The Big Four firm found that 1,174 companies entered into administration last year, compared with 1,111 in 2015, which was then a 15-year low.
According to data collected from notices in the London Gazette, while the first six months of the year continued to see a decline in insolvencies, the second half of the year saw numbers rise.
This was partly because of the uncertainty created by the result of the EU referendum and currency market fluctuations, the firm said.
The construction industry was the worst hit, with 174 firms within the sector becoming insolvent. This was particularly due to an increase in costs for imported raw materials, which squeezed profit margins.
Moreover, 89 retailers entered into administration, as well as 19 social care and nursing homes and 26 companies from within the hotel and leisure sectors.

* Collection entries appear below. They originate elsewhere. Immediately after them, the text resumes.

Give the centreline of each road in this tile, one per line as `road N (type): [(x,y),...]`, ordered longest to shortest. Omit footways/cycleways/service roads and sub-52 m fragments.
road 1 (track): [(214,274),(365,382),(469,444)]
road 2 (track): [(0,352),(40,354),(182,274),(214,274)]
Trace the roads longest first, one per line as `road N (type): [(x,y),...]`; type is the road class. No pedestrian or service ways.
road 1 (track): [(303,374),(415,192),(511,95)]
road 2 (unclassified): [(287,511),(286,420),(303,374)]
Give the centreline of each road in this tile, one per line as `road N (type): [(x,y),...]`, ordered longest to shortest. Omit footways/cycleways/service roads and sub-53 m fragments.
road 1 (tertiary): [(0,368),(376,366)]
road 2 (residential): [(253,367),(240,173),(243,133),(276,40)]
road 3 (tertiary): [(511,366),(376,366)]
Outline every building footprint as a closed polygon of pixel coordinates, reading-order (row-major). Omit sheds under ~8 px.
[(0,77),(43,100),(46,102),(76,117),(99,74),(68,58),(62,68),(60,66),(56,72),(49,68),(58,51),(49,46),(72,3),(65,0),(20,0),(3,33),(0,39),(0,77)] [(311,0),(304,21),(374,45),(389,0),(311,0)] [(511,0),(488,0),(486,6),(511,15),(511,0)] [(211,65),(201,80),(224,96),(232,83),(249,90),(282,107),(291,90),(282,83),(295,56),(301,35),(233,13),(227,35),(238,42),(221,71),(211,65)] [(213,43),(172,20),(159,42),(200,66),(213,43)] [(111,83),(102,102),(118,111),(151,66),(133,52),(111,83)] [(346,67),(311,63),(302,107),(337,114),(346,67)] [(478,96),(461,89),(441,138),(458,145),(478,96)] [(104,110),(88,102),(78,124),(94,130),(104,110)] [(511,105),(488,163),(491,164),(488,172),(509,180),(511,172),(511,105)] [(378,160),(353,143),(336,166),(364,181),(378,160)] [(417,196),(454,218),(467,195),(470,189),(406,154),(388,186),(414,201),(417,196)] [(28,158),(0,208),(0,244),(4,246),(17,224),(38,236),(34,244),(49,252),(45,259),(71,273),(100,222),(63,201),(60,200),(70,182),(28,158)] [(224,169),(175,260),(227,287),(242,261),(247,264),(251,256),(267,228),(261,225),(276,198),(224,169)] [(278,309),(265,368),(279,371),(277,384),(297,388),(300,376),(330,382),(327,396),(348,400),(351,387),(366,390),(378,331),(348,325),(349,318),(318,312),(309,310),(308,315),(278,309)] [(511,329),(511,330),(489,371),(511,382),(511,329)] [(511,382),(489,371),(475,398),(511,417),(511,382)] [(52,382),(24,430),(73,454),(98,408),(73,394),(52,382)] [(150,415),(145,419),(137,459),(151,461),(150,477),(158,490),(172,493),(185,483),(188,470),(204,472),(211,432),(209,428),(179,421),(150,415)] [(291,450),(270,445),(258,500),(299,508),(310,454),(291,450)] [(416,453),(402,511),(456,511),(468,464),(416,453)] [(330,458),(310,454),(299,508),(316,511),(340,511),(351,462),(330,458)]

However, Blair Nimmo, head of restructuring at KPMG UK, said that the insolvencies level did not reflect “some of the more gloomy predictions” seen before the Brexit vote.
“So while it’s something to keep an eye on, it’s certainly not cause for alarm,” Nimmo said.
He added that, despite not expecting a sudden spike in insolvency numbers, he does predict a steady uptick in administrations over the months ahead.
Earlier last year, Moore Stephens said that the number of care home businesses falling into insolvency grew by 18% in a year, driven by a decline in local authority spending.